10:12 AM

TARP: A Much Bigger Threat Than User Fees?

We've all been stressing these past couple of years about the possibility of our Federal government slapping GA with user fees as a new way to finance FAA. We've collectively speculated about the damage that would cause to the financial infrastructure of personal and business aviation.

But now there is a new enemy lurking, one with what I believe to be a far more dangerous strategy that ultimately could punish GA for nothing. That is House Financial Services Committee Chairman Barney Frank's new Troubled Asset Relief Program (TARP).

Buried in this language is some even more restrictive rules aimed straight at the "Big Three" automakers who are begging for bailout cash. In this new language is one line that has both GAMA and NBAA on full-blown Red Alert:

3). requires divestment of private aircraft or leases.
That one line in this big, complicated debacle of a "bailout" that the Feds are trying to craft does more damage to the public reputation of GA then anything that has come before it. What it is saying to the public as it's being reported in the traditional media is that ANYONE who flies a private business aircraft is a greedy, overpaid, underperforming weasel. That's the way the automaker CEOs have been described, and after so much BS was slung through the TV sets of America and across the WWW, these CEOs were forced to drive cars from Chicago to Washington DC the last time they came begging.

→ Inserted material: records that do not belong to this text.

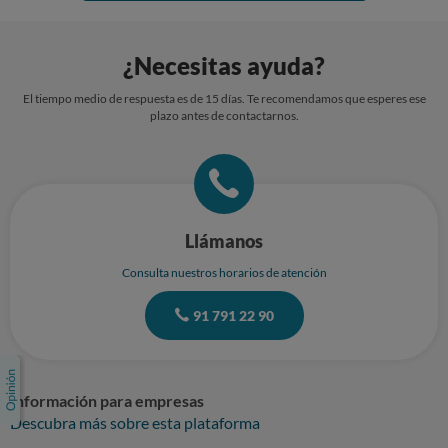
¿Necesitas ayuda?
El tiempo medio de respuesta es de 15 días. Te recomendamos que esperes ese
plazo antes de contactarnos.
Llámanos
Consulta nuestros horarios de atención
91 791 22 90
Información para empresas
Descubra más sobre esta plataforma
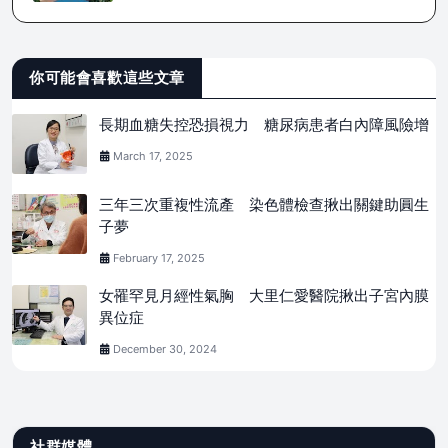
你可能會喜歡這些文章
長期血糖失控恐損視力 糖尿病患者白內障風險增
March 17, 2025
三年三次重複性流產 染色體檢查揪出關鍵助圓生
子夢
February 17, 2025
女罹罕見月經性氣胸 大里仁愛醫院揪出子宮內膜
異位症
December 30, 2024
社群媒體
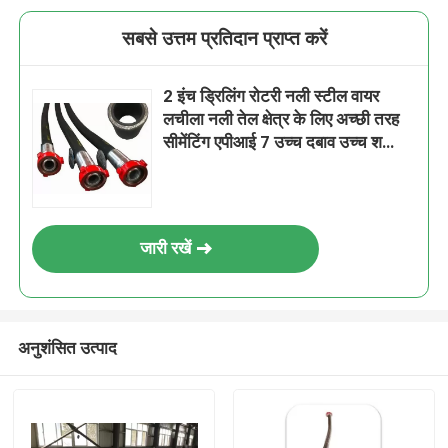
सबसे उत्तम प्रतिदान प्राप्त करें
2 इंच ड्रिलिंग रोटरी नली स्टील वायर
लचीला नली तेल क्षेत्र के लिए अच्छी तरह
सीमेंटिंग एपीआई 7 उच्च दबाव उच्च शक्ति
पर
जारी रखें
अनुशंसित उत्पाद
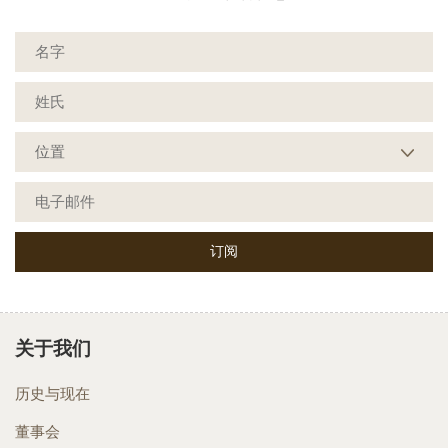
关于我们
历史与现在
董事会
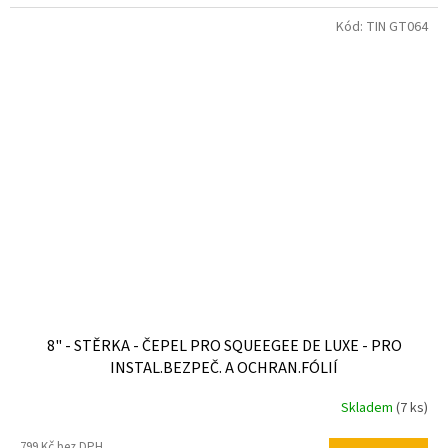
Kód:
TIN GT064
8" - STĚRKA - ČEPEL PRO SQUEEGEE DE LUXE - PRO
INSTAL.BEZPEČ. A OCHRAN.FÓLIÍ
Skladem
(7 ks)
799 Kč bez DPH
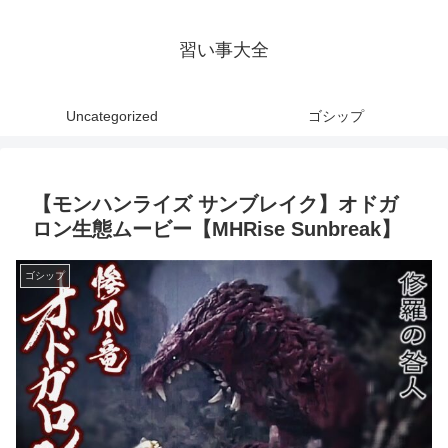
習い事大全
Uncategorized
ゴシップ
【モンハンライズ サンブレイク】オドガ
ロン生態ムービー【MHRise Sunbreak】
ゴシップ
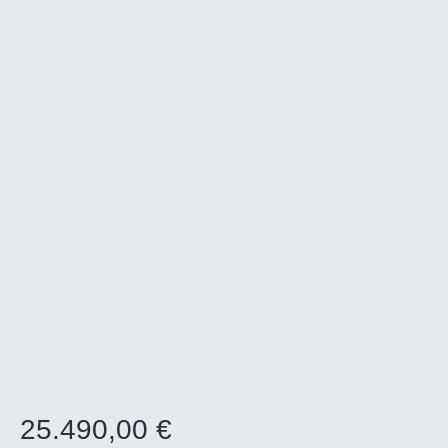
25.490,00 €
Regulärer Preis:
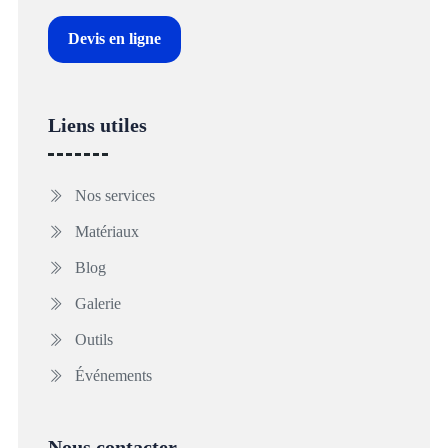
Devis en ligne
Liens utiles
Nos services
Matériaux
Blog
Galerie
Outils
Événements
Nous contacter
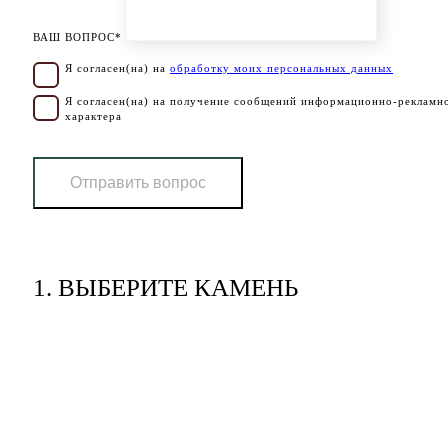
ВАШ ВОПРОС*
Я согласен(на) на
обработку моих персональных данных
Я согласен(на) на получение сообщений информационно-рекламн
характера
Отправить вопрос
1.
ВЫБЕРИТЕ КАМЕНЬ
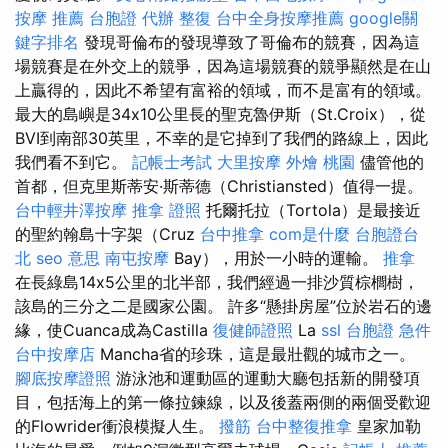
按摩 推薦
台胞證 代辦
整復
台中全身按摩推薦
google關
鍵字排名
發現哥倫布的發現導致了哥倫布的競賽，因為這
場競賽是在外交上的競爭，因為這場競賽的競爭顯然是在山
上贏得的，因此不希望有富裕的領域，而不是富有的領域。
最大的島嶼是34x10公里長的聖克魯伊斯（St.Croix），從
BVI到南部30英里，不幸的是它掉到了我們的路線上，因此
我們看不到它。
記帳士考試
大里按摩
外燴 桃園
儘管他的
首都，但克里斯蒂安·斯蒂德（Christiansted）值得一提。
台中輕井澤按摩
推拿 證照
托爾托拉（Tortola）是最接近
的聖約翰島十字架（Cruz
台中推拿
com是什麼
台胞證台
北
seo 意思
南屯按摩
Bay），用於一小時的運輸。
推拿
在長綠島14x5公里的北半部，我們經過一排沙質棕櫚樹，
該島的三分之二是國家公園。 許多“懸掛房屋”位於岩石的邊
緣，使Cuanca成為Castilla
復健師證照
La
ssl
台胞證 急件
台中按摩店
Mancha省的珍珠，這是最壯觀的城市之一。
腳底按摩證照
游泳池和運動區的運動大廳包括新的開發項
目，包括海上的第一條拉鍊線，以及後蓋兩側的兩個受歡迎
的Flowrider衝浪模擬人生。
撥筋
台中整復推拿
皇家加勒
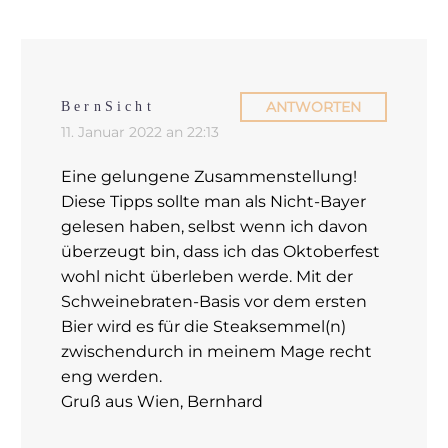
ANTWORTEN
BernSicht
11. Januar 2022 an 22:13
Eine gelungene Zusammenstellung!
Diese Tipps sollte man als Nicht-Bayer
gelesen haben, selbst wenn ich davon
überzeugt bin, dass ich das Oktoberfest
wohl nicht überleben werde. Mit der
Schweinebraten-Basis vor dem ersten
Bier wird es für die Steaksemmel(n)
zwischendurch in meinem Mage recht
eng werden.
Gruß aus Wien, Bernhard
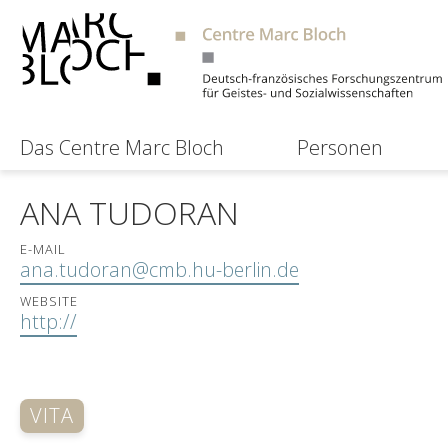
Das Centre Marc Bloch
Personen
ANA TUDORAN
E-MAIL
ana.tudoran@cmb.hu-berlin.de
WEBSITE
http://
VITA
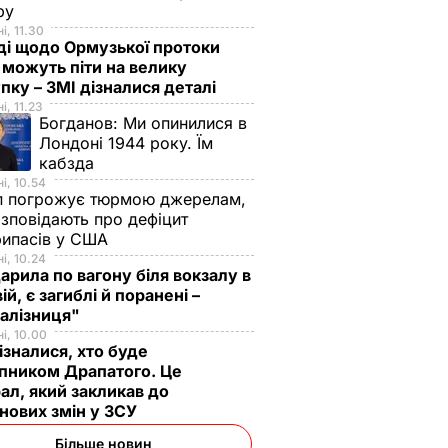
зру
і, 11.30
ді щодо Ормузької протоки
 можуть піти на велику
пку – ЗМІ дізналися деталі
і, 11.23
Богданов:
Ми опинилися в
Лондоні 1944 року. Їм
кабзда
і, 10.54
п погрожує тюрмою джерелам,
озповідають про дефіцит
рипасів у США
і, 10.24
арила по вагону біля вокзалу в
ій, є загиблі й поранені –
залізниця"
і, 10.00
ізналися, хто буде
пником Драпатого. Це
ал, який закликав до
нових змін у ЗСУ
Більше новин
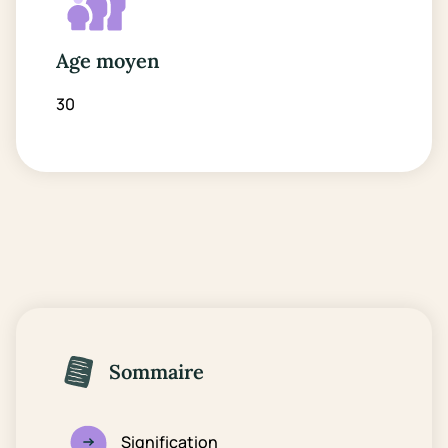
Age moyen
30
Sommaire
Signification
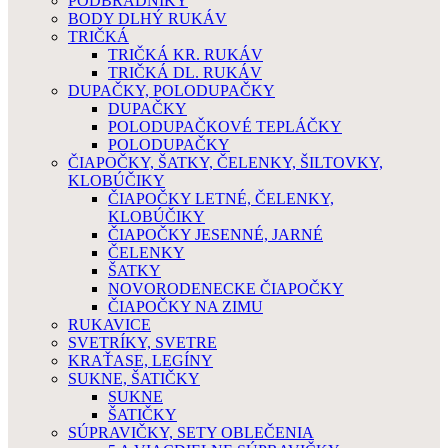
PODBRADNÍKY
BODY DLHÝ RUKÁV
TRIČKÁ
TRIČKÁ KR. RUKÁV
TRIČKÁ DL. RUKÁV
DUPAČKY, POLODUPAČKY
DUPAČKY
POLODUPAČKOVÉ TEPLÁČKY
POLODUPAČKY
ČIAPOČKY, ŠATKY, ČELENKY, ŠILTOVKY,
KLOBÚČIKY
ČIAPOČKY LETNÉ, ČELENKY,
KLOBÚČIKY
ČIAPOČKY JESENNÉ, JARNÉ
ČELENKY
ŠATKY
NOVORODENECKE ČIAPOČKY
ČIAPOČKY NA ZIMU
RUKAVICE
SVETRÍKY, SVETRE
KRAŤASE, LEGÍNY
SUKNE, ŠATIČKY
SUKNE
ŠATIČKY
SÚPRAVIČKY, SETY OBLEČENIA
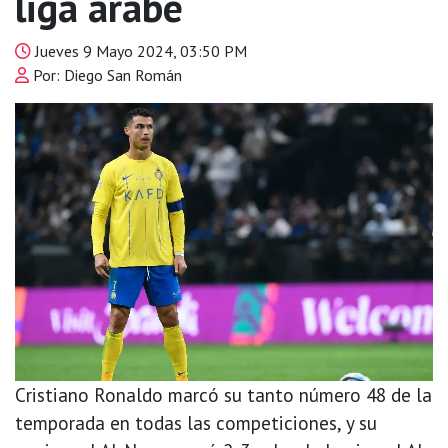
liga árabe
Jueves 9 Mayo 2024, 03:50 PM
Por: Diego San Román
Cristiano Ronaldo marcó su tanto número 48 de la
temporada en todas las competiciones, y su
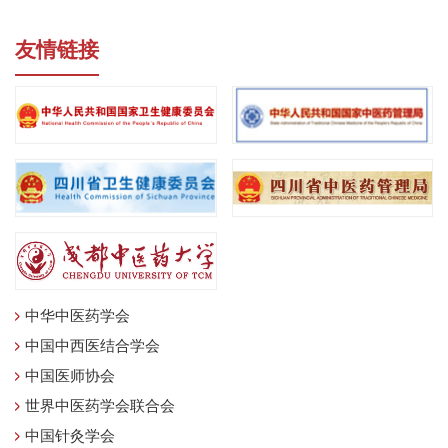
友情链接
中华中医药学会
中国中西医结合学会
中国医师协会
世界中医药学会联合会
中国针灸学会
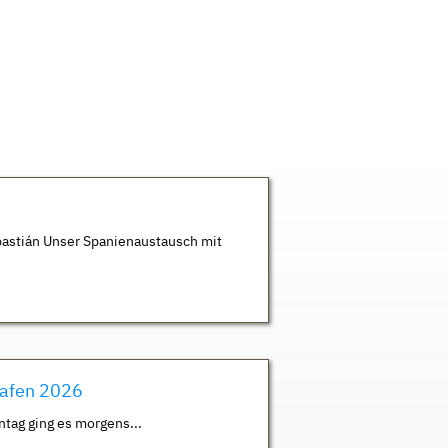
astián Unser Spanienaustausch mit
hafen 2026
ntag ging es morgens...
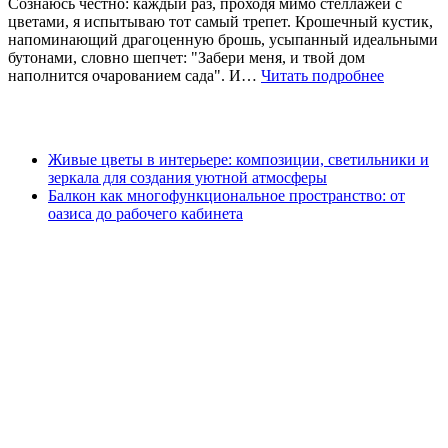
Сознаюсь честно: каждый раз, проходя мимо стеллажей с
цветами, я испытываю тот самый трепет. Крошечный кустик,
напоминающий драгоценную брошь, усыпанный идеальными
бутонами, словно шепчет: "Забери меня, и твой дом
наполнится очарованием сада". И…
Читать подробнее
Живые цветы в интерьере: композиции, светильники и
зеркала для создания уютной атмосферы
Балкон как многофункциональное пространство: от
оазиса до рабочего кабинета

Of course, you and I know this is all not true...that business aircraft come in all sizes and flavors, and that not everyone that flies a private jet is a greedy weasel. Jim Sinigal, CEO of Costco is the nation's most level-headed, unpretentious and fair CEO, and HE flies in his own private corporate jet [gasp]. Average Joe on the street doesn't know that many companies have already downsized from their Lear to a Pilatus PC-12, and not even Joe the Plumber will have a clue about how cost-effective it is to see clients in three cities in a day by flying a GA plane like my very affordable and efficient 1964 Cherokee 235.

Both NBAA and GAMA – like myself and much of the GA community – are afraid that this public perception of private business aircraft being "excessive" will forever tarnish GA's reputation. Here is what NBAA had to say on the situation:
"According to the press release issued by his office, the [TARP] bill will "require divestment of private aircraft or leases. Congress may be trying to bolster the economy, but enactment of this provision will put the jobs of tens of thousands of hard-working Americans at risk," NBAA President and CEO Ed Bolen said. "This could devastate the small businesses that fuel and service general aviation airplanes, further harm the manufacturers who are already laying off workers and slowing assembly lines, and take away a tool from companies that need general aviation airplanes to operate to and from the thousands of U.S. communities that have little or no scheduled airline service."
And GAMA also released this:
"Targeting our industry is an unacceptable and counterproductive response to our nation’s economic situation. If passed, this provision will have an adverse impact on our industry and jeopardize high-paying manufacturing jobs. A decision like this would be completely inappropriate at a time when general aviation manufacturers are already suffering from a weak economy. The last thing we need is for Congress to pursue an effort that will ultimately weaken an important domestic manufacturing industry.”
We all know a new President is due in Washington, DC in a few days, and that new leader has a website where he is actually ASKING for your opinion. At change.gov, you can fill out a form and comment on anything. From what I am reading, these comments are in fact stored and registered with his transition team.

Today I went to the Obama Transition Team site and left the following comment:
President Obama:

I was a big supporter of you here in Oregon, and as a private pilot, I know the major aviation advocacy groups supported your candidacy. But there is new language in the latest TARP bill that will cripple an entire industry in this country, that being business aviation.

Many families and companies depend on private and business aviation as their livelihood, and by forcing companies to give up their private aircraft fleets, thousands of jobs would be eliminated for no reason.

Please have someone research this and hopefully you will find that private and business aircraft are not just perks for celebrities, but a needed tool to allow companies to compete nationally and globally. Please, PLEASE have that language removed...why punish the good people in this industry for the greed and irresponsibility of the Bush administration?
While I know my one comment won't change the world, maybe tens of thousands of comments pleading with the Obama team might do the trick. Please go here and ask them point blank to strip the TARP bill of any language that forces anyone to divest their private aircraft fleets.This is really important, go here today and tell the Transition team what you think.

And yes, it could be said that if read exactly as written, this TARP language might mean that ONLY the automakers must divest their fleets. But that's not the way it's being reported, and the public isn't that tuned in to this issue to notice that tiny detail. We must turn this public perception around immediately before it becomes permanent.

I urge NBAA, GAMA and AOPA to pool there resources and produce a slick 30-second national TV spot that specifically explains in no uncertain terms that business aviation is a vital part of our American culture, and not all people who flie GA planes on business are greedy weasels. I certainly am not, I'm getting zero bailout dollars, and I am not about to "divest" my corporate aircraft for anyone.